GABAB Receptor: Structure, Biological Functions, and Therapy for Diseases

Abstract

Gamma-aminobutyric acid (GABA) B receptors (GABA_BRs) that acts slowly and maintains the inhibitory tone are versatile regulators in the complex nervous behaviors and their involvement in various neuropsychiatric disorders, such as anxiety, epilepsy, pain, drug addiction, and Alzheimer's disease. Additional study advances have implied the crucial roles of GABA_BRs in regulating feeding-related behaviors, yet their therapeutic potential in addressing the neuropsychiatric disorders, binge eating, and feeding-related disorders remains underutilized. This general review summarized the physiological structure and functions of GABA_BR, explored the regulation in various psychiatric disorders, feeding behaviors, binge eating, and metabolism disorders, and fully discussed the potential of targeting GABA_BRs and its regulator-binding sites for the treatment of different psychiatric disorders, binge eating and even obesity. While agonists that directly bind to GABA_BR1 have some negative side effects, positive allosteric modulators (PAMs) that bind to GABA_BR2 demonstrate excellent therapeutic efficacy and tolerability and have better safety and therapeutic indexes. Moreover, phosphorylation sites of downstream GABA_BRs regulators may be novel therapeutic targets for psychiatric disorders, binge eating, and obesity. Further studies, clinical trials in particular, will be essential for confirming the therapeutic value of PAMs and other agents targeting the GABA_BR pathways in a clinical setting.

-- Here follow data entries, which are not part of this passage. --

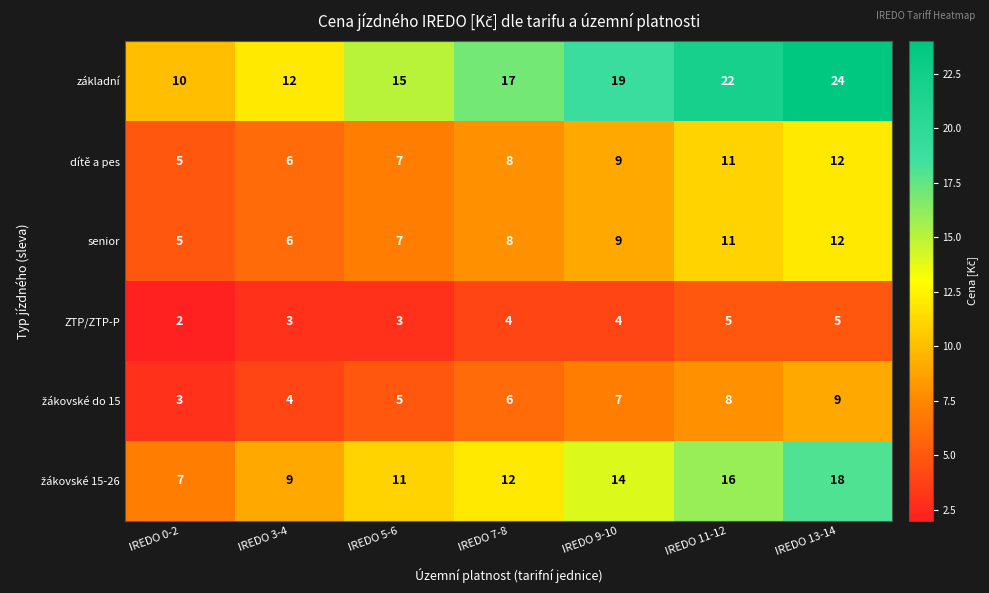

How many dítě a pes values are between 6 and 11?

5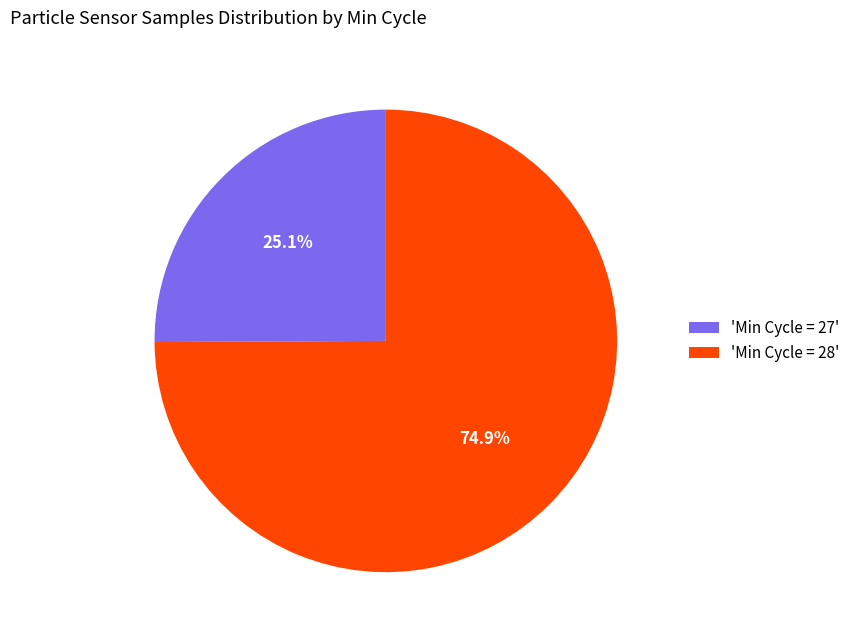

Which has a higher value, 'Min Cycle = 28' or 'Min Cycle = 27'?

'Min Cycle = 28'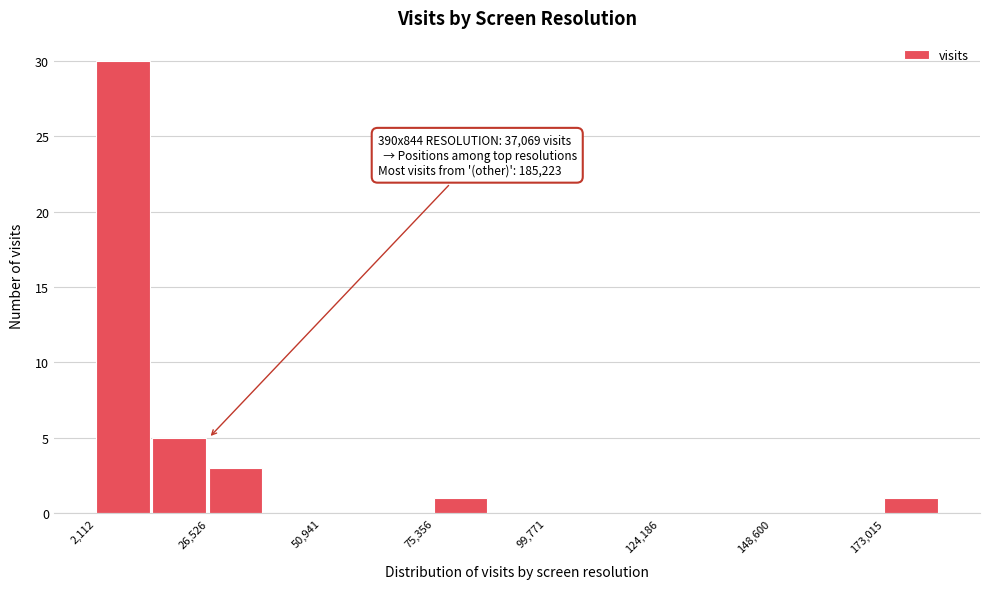

Read against the x-axis, roughly where is the centre of the tallest bar?

10000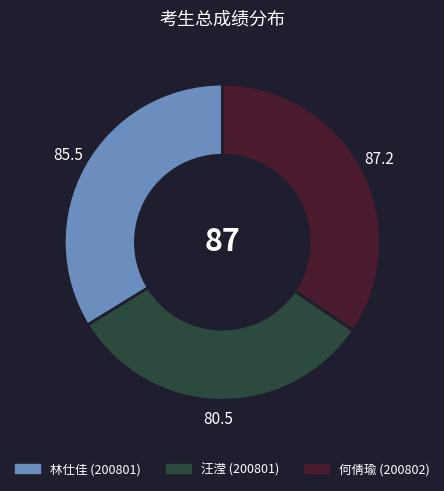

Does 汪滢 (200801) represent more than half of the total?

No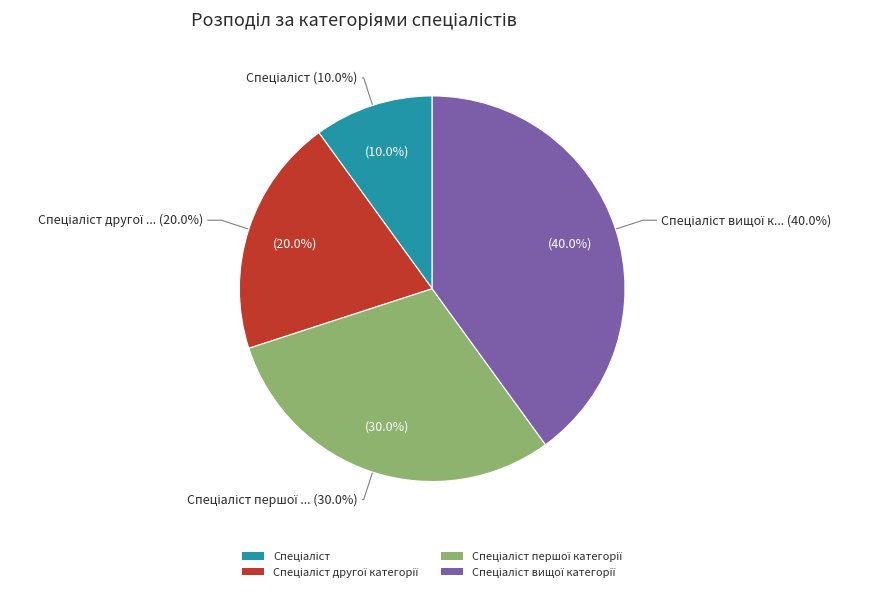

What percentage is the Спеціаліст вищої категорії slice, to the nearest percent?

40%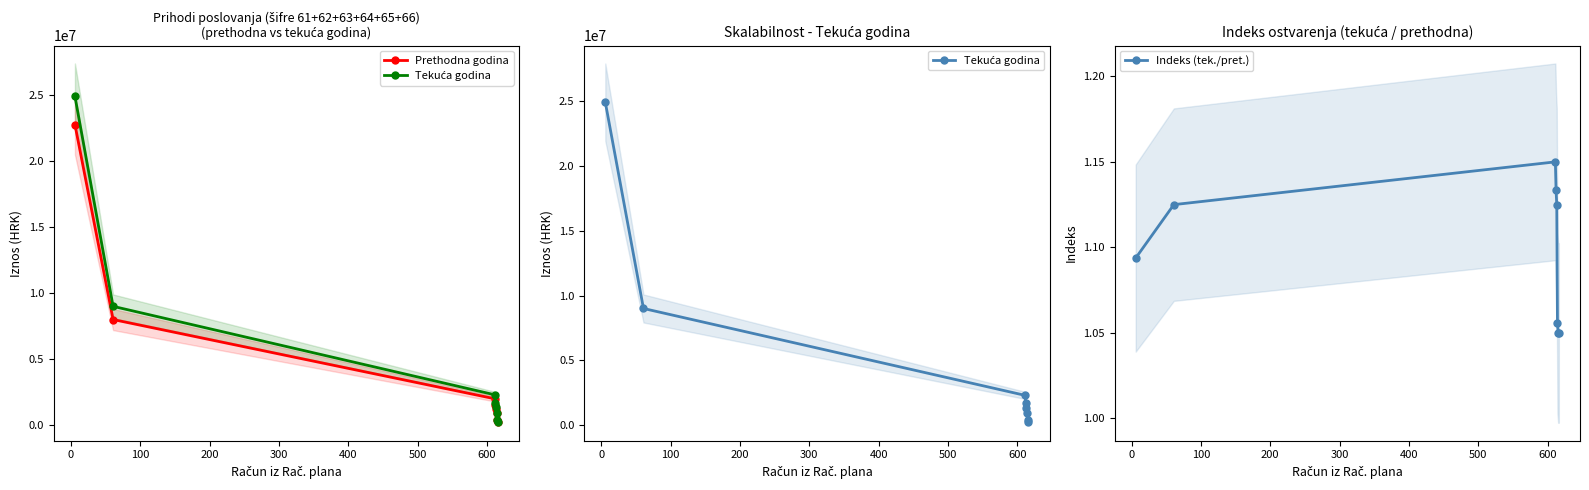

True or false: Prethodna godina and Indeks (tek./pret.) intersect in this chart.

False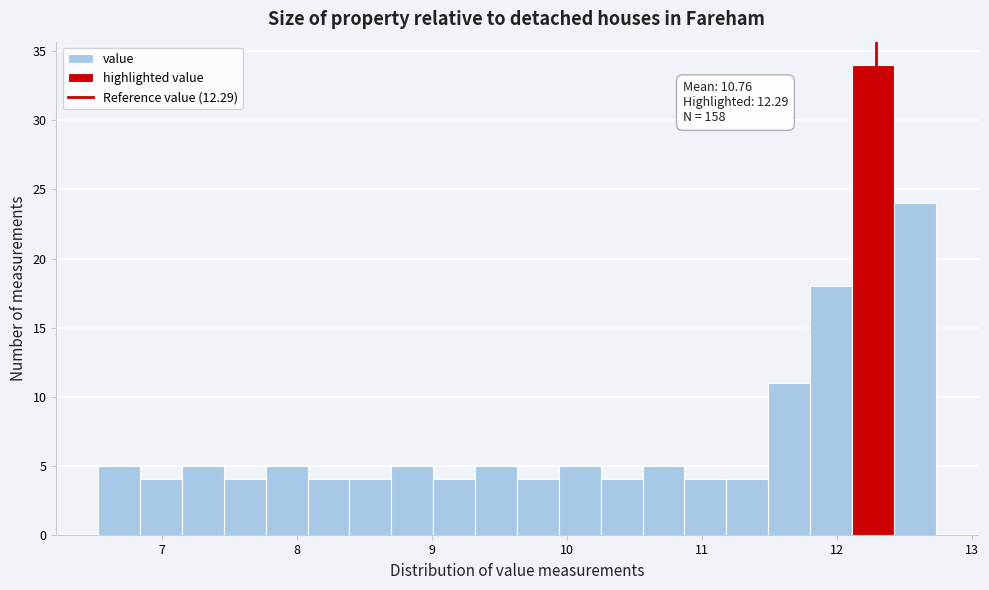

Read against the x-axis, roughly where is the centre of the tallest bar?

12.3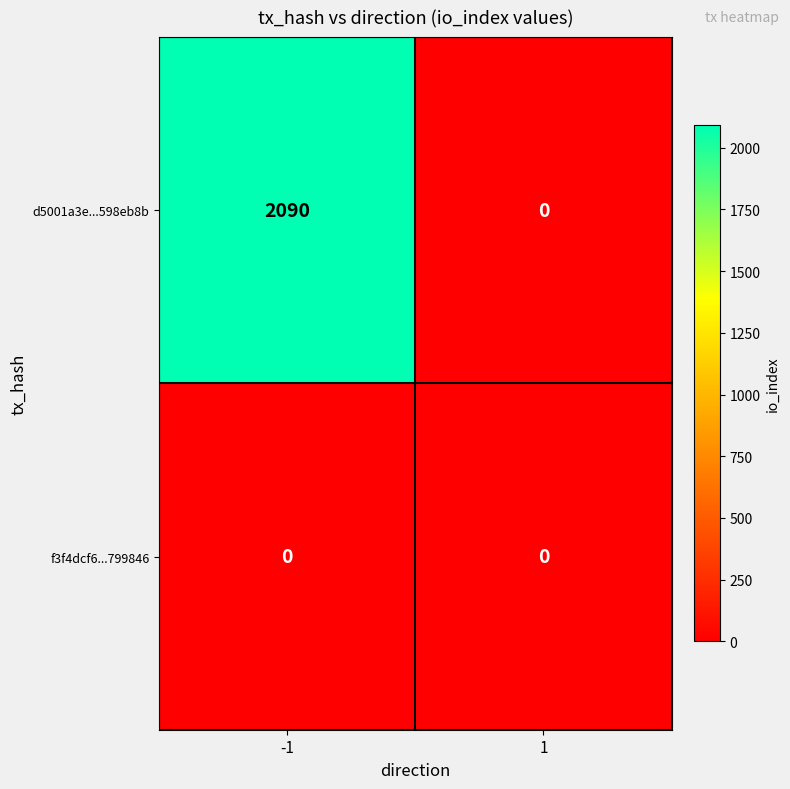

What is the difference between the maximum and minimum values in the d5001a3e...598eb8b series?

2090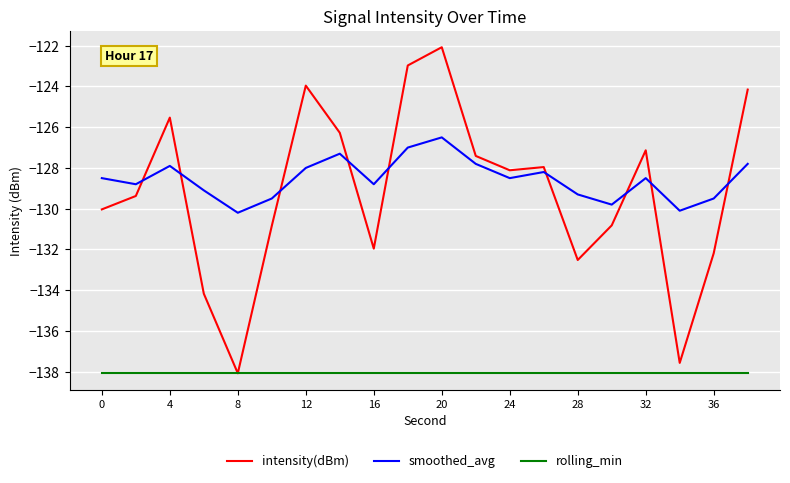

True or false: rolling_min and smoothed_avg cross at least once.

False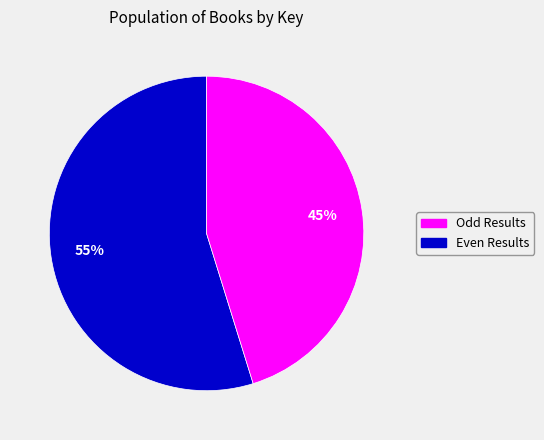

Does any single category account for the majority?

Yes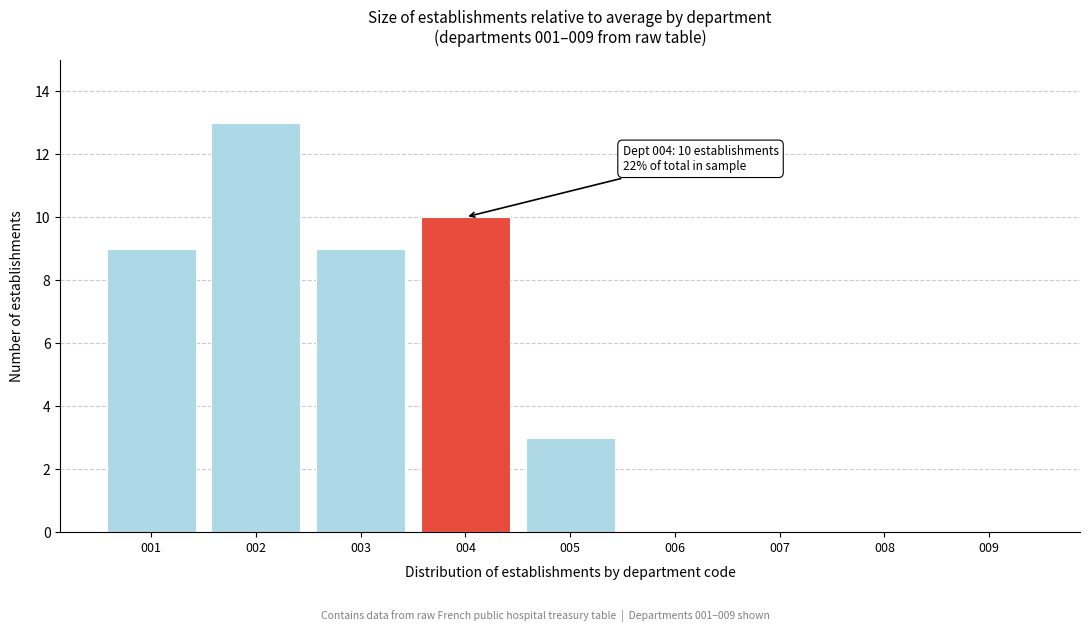

Reading right to left, transcribe all the data shown in this chart.

009=0	008=0	007=0	006=0	005=3	004=10	003=9	002=13	001=9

Keywords: GABAB receptors; allosteric modulator; binge eating; metabolism disorders; molecular signaling; psychiatric disorders.

FIGURE 1

Structure, physiological functions, central distribution, and models of GABA_BR heterodimers and their potential role in mental disorders. Maps (A) and models (B) of four different conformations of GABA_BRs, including active and inactive states and two intermediate conformations. The numbers in parentheses indicate the estimated resolution of the cryo‐EM maps. GB1 and GB2 are blue and yellow, respectively. The agonist (SKF97541)‐ and PAM (GS39783)‐bound state is the active state. (C) Possible sites of action of presynaptic and postsynaptic GABA_BRs. (D) The distribution of GABA_BRs in the brain and their underlying mechanism in neuropathologic diseases, including epilepsy, pain regulation, depression, anxiety and drug addiction, revealed by recent studies. (E) It remains unclear whether GABA_BRs represent a major pharmacological target for treating BE‐like behaviors, food addiction, and imbalanced diet‐related overweight and obesity.

FIGURE 2

Chemical structures of representative full agonists, partial agonists, antagonists, and allosteric modulators of GABA_BRs. PAM is a positive allosteric modulator of GABA_BR. The structures of these GABA_BR‐targeting chemical compounds were verified by recent reports and study results.

FIGURE 3

Neuromodulatory effects of GABA_BRs on normal feeding behaviors and related neural circuits in the brain different regions of CNS. Evidence has shown that activation of GABA_BRs in different regions of the CNS significantly regulates feeding behaviors under normal conditions.

FIGURE 4

Effects of GABA_BRs on binge eating, food addiction, and obesity through central and peripheral regulation. On one hand, GABAergic neurons and GABA_BR may play a vital role in the regulation of energy homeostasis and feeding via the central hypothalamic (leptin, MCH, and CCK) and reward systems (NAc and VTA) and inhibition of food craving, reward abnormalities, and control‐decision imbalance in feeding behaviors (mPFC/OFC); on the other hand, regulation of GABA_BRs may be associated with peripheral vagal neuromodulation and regulation, which needs to further explore. These findings imply the potential of GABA_BR‐targeting strategies in the treatment of BE, food addiction, and obesity.

FIGURE 5

Regulated sites and signaling pathways and therapeutic prospects of strategies targeting GABA_BRs for the treatment of binge eating, food addiction and obesity. (A) The orthosteric ligand recognition site of GB1 binds to its ligands such as GABA and baclofen. (B) The allosteric ligand recognition site of GB2 binds to its allosteric modulators, such as GS39783. (C) Potential phosphorylation sites of the downstream GABA_BRs, including Ser867 of GB1, which is phosphorylated by CAMKII and Ser783 of GB2, which is phosphorylated by AMPK, and sites in other regulatory 14‐3‐3‐ζ proteins. (D) PP2A regulates downstream GABA_BRs via dephosphorylation. Small peptides and compounds exert marked regulatory effects.